Consider the trust implied in the somewhat flippant title. With a teacher exchange, you’re establishing that level of trust with a complete stranger on the other side of the planet in the few months before the exchange takes place.
My home insurance provider said to me, “oh, not to worry… you have reciprocal collateral.”
That makes it sound like a hostage situation, and, of course, there is more to it than that, but it is a starting point for building that relationship. This, in addition to the myriad logistical elements such as:
Managing the furnace / air conditioner, the water/sewer, the electric bills, the water softener, the heat-recovery ventilation system, the thermostat, the lawn tractor, the coffee maker, the home theater remote controls… Aaah!
What will the people living in our house need to know?
What will we need to know about their home?

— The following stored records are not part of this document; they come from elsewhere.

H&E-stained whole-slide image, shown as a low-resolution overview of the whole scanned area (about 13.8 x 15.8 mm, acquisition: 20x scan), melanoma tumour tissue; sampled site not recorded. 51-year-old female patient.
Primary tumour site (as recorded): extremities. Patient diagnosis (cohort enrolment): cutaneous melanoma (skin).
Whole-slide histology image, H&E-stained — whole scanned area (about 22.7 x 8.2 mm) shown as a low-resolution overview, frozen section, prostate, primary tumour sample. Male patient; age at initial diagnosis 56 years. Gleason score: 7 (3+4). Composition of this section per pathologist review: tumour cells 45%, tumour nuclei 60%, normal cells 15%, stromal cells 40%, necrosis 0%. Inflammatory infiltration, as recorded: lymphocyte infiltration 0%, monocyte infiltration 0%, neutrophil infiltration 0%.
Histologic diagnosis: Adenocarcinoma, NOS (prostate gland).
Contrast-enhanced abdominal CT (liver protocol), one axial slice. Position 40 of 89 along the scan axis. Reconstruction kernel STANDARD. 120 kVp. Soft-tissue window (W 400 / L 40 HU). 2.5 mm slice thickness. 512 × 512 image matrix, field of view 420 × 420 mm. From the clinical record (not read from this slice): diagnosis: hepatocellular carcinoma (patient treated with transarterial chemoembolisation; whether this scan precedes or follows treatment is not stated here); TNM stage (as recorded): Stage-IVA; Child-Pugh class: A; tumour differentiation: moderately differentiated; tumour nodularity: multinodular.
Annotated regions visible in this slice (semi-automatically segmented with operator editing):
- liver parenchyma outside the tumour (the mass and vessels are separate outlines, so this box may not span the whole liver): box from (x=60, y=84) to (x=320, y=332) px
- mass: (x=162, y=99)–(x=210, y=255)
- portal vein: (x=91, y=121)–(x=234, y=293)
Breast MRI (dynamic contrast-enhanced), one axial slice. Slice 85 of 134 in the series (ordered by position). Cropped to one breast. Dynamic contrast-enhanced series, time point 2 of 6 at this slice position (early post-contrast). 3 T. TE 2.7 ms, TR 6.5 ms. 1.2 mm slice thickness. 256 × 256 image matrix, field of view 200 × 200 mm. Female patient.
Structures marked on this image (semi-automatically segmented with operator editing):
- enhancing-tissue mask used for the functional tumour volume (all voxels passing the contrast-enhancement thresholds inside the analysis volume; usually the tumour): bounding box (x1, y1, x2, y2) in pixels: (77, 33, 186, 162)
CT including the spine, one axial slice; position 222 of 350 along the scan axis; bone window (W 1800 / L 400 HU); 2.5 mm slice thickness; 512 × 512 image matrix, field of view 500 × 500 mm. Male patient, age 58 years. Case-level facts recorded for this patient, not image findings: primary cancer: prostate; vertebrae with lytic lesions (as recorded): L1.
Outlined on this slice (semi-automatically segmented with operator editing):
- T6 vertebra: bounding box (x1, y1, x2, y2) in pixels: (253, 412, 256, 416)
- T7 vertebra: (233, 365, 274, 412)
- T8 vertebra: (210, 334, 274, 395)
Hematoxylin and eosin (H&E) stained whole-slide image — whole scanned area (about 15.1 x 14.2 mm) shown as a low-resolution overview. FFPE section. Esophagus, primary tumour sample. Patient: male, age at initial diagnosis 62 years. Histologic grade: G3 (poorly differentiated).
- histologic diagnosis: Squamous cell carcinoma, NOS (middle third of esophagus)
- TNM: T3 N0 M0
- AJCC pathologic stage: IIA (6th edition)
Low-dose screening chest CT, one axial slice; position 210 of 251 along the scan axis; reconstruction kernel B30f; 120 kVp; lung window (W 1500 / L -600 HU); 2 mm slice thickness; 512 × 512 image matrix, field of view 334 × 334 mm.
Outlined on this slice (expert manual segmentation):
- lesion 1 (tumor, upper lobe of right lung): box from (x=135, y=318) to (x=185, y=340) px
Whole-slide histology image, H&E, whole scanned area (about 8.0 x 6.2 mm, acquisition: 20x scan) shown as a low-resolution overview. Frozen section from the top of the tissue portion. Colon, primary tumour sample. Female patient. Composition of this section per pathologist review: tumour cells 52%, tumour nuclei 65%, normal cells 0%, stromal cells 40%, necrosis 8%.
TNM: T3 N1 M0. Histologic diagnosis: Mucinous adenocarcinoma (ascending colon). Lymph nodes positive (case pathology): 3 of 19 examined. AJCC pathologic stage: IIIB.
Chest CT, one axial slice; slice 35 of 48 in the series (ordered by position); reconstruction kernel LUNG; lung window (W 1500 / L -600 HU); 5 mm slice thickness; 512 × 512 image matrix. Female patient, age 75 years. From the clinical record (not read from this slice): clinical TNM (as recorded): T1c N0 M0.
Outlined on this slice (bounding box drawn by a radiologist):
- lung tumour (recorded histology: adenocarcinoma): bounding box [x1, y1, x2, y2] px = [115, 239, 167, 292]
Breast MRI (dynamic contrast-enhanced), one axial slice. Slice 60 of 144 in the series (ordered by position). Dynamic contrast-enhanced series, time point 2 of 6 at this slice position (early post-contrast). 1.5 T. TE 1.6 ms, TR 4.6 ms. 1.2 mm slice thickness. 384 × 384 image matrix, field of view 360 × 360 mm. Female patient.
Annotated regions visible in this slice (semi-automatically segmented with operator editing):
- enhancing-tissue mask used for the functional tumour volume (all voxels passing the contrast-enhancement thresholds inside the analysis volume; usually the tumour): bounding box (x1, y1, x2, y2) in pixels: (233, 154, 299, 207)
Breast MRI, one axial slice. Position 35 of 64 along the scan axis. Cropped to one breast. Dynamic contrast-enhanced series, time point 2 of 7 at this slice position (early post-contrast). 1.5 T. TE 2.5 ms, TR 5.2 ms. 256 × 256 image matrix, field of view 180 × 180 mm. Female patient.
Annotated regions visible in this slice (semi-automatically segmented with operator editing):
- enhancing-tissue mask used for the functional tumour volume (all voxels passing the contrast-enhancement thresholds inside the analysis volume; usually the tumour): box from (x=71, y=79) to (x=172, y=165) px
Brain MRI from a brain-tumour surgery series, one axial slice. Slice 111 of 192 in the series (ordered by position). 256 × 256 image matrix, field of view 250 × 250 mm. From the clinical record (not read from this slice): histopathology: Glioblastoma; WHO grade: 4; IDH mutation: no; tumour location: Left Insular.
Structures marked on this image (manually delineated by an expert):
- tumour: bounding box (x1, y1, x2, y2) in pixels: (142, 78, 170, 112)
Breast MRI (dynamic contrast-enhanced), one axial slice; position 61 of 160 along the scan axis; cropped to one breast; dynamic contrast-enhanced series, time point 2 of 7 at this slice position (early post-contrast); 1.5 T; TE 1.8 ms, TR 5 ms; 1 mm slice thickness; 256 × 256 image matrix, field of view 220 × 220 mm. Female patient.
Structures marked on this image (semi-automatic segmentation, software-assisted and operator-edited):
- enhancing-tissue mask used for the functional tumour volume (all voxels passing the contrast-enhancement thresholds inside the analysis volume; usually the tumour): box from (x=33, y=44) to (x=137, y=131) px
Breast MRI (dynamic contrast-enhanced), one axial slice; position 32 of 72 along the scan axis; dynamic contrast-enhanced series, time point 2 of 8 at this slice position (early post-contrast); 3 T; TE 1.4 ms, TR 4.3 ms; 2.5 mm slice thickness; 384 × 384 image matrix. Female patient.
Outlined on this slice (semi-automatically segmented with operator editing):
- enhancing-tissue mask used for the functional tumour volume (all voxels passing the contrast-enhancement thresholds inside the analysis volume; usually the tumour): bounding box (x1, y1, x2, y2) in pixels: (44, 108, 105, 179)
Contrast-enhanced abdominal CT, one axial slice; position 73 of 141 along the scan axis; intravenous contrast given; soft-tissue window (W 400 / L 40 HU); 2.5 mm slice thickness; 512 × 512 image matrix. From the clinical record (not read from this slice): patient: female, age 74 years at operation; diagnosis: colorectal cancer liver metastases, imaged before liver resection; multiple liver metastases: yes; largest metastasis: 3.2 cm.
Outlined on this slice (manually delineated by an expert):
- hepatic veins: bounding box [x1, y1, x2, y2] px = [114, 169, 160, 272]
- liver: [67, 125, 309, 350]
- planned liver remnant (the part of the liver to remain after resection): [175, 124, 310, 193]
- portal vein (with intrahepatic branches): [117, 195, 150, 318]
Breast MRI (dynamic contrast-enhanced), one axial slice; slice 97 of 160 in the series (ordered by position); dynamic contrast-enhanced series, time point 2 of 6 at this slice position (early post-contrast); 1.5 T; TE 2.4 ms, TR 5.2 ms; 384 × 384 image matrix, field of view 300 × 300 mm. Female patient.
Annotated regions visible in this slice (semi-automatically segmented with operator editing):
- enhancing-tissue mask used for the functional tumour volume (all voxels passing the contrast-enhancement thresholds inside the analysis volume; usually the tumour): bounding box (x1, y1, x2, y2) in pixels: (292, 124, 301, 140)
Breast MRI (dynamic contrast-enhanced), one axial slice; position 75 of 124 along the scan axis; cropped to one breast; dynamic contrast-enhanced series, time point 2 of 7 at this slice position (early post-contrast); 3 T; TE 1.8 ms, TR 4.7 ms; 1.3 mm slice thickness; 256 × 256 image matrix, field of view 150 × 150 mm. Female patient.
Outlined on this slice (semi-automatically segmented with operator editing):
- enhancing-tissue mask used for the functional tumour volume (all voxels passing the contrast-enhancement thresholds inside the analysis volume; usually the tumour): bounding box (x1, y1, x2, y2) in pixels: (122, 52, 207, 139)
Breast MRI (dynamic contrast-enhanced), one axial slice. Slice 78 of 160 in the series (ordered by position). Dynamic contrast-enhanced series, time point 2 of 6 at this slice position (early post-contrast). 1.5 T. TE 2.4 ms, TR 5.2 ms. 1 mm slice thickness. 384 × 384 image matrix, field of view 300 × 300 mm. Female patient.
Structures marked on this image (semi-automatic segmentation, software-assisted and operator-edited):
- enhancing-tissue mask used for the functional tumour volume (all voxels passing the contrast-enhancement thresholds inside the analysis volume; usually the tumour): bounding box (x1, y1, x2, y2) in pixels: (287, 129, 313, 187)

How much to prepare – how much to share without seeming condescending?
Open dialogue prior to exchange – as much as it is about trust, it’s about openness, confidence, and preparation. What do I know about rodents and poisonous spiders? What do they know about winterizing and frostbite? Prevention is preferable to intervention, so deal with the issues beforehand but be available to help while away. That’s how we’ll approach things. Over-preparing could be perceived as condescending but it is not an insult to give or receive information that might seem completely obvious, rather consider it a show of respect. In telling this information, and in receiving it, we will be better prepared; I want the exchange experience for both of us to be as successful as it can possibly be; preparation and communication will contribute to that goal.
It’s a great trust we share: to care for the greatest asset we have – our homes. It is a great life experience we enable for each other by developing this relationship.